In the Name of International Cooperation: Peaceful Atoms, Pacifist Physicists, and Partisans of Peace in Early Cold War (c. 1950-1960) — •Stefano Salvia — PhD and Research Assistant in History of Science, University of Pisa - Galileo Museum, Florence

In my previous paper, From Russia with Love. The Pontecorvo Affaire (75. DPG-Frühjahrestagung, Dresden 2011), I briefly referred to Bruno Pontecorvo’s affiliation to the international(ist) network called “Partisans for Peace" (founded in 1949, later World Peace Council): an organization of pacifist scientists, intellectuals, and artists (like Frédéric Joliot-Curie and Pablo Picasso) which was very similar to the Pugwash movement, but part of the Comintern (later Cominform).
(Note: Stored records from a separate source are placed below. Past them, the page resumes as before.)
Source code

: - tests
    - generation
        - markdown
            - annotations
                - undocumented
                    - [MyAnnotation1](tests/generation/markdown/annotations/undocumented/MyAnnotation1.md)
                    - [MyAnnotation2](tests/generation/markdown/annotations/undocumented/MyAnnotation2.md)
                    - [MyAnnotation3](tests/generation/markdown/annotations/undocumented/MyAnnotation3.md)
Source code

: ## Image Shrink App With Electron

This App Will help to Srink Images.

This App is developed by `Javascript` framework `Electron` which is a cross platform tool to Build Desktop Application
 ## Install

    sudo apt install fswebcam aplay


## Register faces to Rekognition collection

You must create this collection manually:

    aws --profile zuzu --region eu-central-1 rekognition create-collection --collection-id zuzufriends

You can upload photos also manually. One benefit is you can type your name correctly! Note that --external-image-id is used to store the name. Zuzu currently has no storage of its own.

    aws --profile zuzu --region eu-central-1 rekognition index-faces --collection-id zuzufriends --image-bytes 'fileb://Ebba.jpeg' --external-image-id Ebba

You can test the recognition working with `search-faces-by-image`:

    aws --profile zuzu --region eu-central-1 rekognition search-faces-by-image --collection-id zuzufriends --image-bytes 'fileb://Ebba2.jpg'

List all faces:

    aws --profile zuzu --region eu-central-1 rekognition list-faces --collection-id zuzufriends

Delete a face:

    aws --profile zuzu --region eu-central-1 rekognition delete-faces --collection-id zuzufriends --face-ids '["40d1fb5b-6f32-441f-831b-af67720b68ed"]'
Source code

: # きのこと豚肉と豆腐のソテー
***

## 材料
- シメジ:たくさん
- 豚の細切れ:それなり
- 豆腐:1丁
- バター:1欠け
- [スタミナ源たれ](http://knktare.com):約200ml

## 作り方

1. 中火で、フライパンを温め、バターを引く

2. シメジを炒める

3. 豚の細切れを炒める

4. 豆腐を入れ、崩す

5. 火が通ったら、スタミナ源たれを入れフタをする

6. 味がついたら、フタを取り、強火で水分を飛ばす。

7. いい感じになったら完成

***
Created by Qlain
As already noticed by Albert Einstein, the Partisans for Peace were *pacifist* in a very particular sense: they strongly criticized Western nuclear policies, but they justified the Soviet atomic programme as inevitable response to them. At the same time, physicists who joined the 1955 Russel-Einstein Manifesto (like Joseph Rotblat and Norbert Wiener) or the 1957 Göttinger Erklärung (like Otto Hahn and Max Born) were suspicious about the 1955 “Atoms for Peace" programme, sponsored by the US to balance the Soviet influence in Europe as in non-alligned countries. I will discuss these different (and partially overlapping) scientific cooperation networks built in the name of “peace" during the hottest years of the Cold War, when peace itself had become an ideological weapon in the hands of a militarized science.